It's not a harvest festival, but more a festival of first fruits.  The blackberries and froachans (bilberries, wild blueberries) are ripening, and in some counties they celebrate Froachan Sunday at this time, young people heading out to the hills to gather the fresh berries to bring home.  Yes, I know we can all buy jams and jellies at the local supermarket these days, but try to think back to a time when your life, and that of your family, depended on the crops you could grow?  July was always known as the Hungry Month in Ireland in earlier times, and probably in many other lands too.  You had used up all your carefully stored foodstuffs and had to wait, sometimes half starving, until the new crop was ready to cut.  The ripening berries were not just welcome, they were desperately needed.

When potatoes were introduced into Ireland around the 17th century, they became the eagerly awaited early August crop.  On this day the very first new potatoes were dug, and the family would have a celebratory meal, always remembering to say Go mbeirimid beo ar an t'am seo aris  ('may we all be alive at this time again.')  I still say it when I bring in the first blackberries, the first new potatoes.  It's nice to keep up the custom.

So why climb the mountain?  Well, it's the nearest you can get to the sun, and to the sun god Lugh, after whom the month of Lughnasa is named, to ask his blessing on a good harvest to come.  If he isn't thus honoured, he might just throw an unexpected thunderstorm or a battering bout of rain into the picture, and ruin the long-awaited crop.  Crom, the earth deity, would have been an earlier nature god, before the Celts came to Ireland.  You find references to him in different parts of the country, always associated with the land and crops.


Gosh, sorry.  I didn't mean to go into all that detail.  Blame the new book.  It's driving me mad in these final stages.  Here are some of the climbers, a few going up, some coming back down already after the long climb there and back.  You can just see the little base camp grotto there on the right, beyond the fence, under the trees.


There are several routes up Mount Brandon, two of them, on opposite sides of the hill,  bearing exactly the same name Pilgrim's Road.  This one was less frequented that day, but just look at these sentinel stones looming powerfully over the track, observing all that comes by.  Straight out of Lord of the Rings.  And it was a wild blowy day too, brief glimpses of sunshine giving way to driving mists as we drove up to the very end of this track to the point, in a deep dark valley surrounded by hills, where you had to strike off across the slopes and up into the clouds.  So mysterious you fully expected to see little shadowy figures darting from the shelter of one rock to another, dodging out of sight before you could see them fully.  Gollum or an elf?

The village of Cloghane was in full festive mood that day, with weary climbers returning to join their friends who were busy setting up stalls, organising dog shows, corralling the sheep for the shearing contest later on.

++++

Work instruction 1: Retype part of the festival text, beginning at the words "Gosh, sorry.  I" and stopping after the words "under the trees.".
The entries and the festival text come from separate sources.

++++

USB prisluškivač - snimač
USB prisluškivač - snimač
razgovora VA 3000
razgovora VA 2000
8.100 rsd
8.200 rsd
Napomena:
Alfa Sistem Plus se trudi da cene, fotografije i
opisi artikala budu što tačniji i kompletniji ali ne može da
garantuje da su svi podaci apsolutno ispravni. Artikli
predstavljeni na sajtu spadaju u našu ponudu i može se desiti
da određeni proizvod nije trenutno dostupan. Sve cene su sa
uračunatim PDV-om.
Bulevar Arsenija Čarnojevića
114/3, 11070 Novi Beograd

++++

Work instruction 2: Edit the lines of every entry so that "rsd" becomes "dinara", with nothing else changed.

Written answer 1:
Gosh, sorry.  I didn't mean to go into all that detail.  Blame the new book.  It's driving me mad in these final stages.  Here are some of the climbers, a few going up, some coming back down already after the long climb there and back.  You can just see the little base camp grotto there on the right, beyond the fence, under the trees.

Written answer 2:
USB prisluškivač - snimač
USB prisluškivač - snimač
razgovora VA 3000
razgovora VA 2000
8.100 dinara
8.200 dinara
Napomena:
Alfa Sistem Plus se trudi da cene, fotografije i
opisi artikala budu što tačniji i kompletniji ali ne može da
garantuje da su svi podaci apsolutno ispravni. Artikli
predstavljeni na sajtu spadaju u našu ponudu i može se desiti
da određeni proizvod nije trenutno dostupan. Sve cene su sa
uračunatim PDV-om.
Bulevar Arsenija Čarnojevića
114/3, 11070 Novi Beograd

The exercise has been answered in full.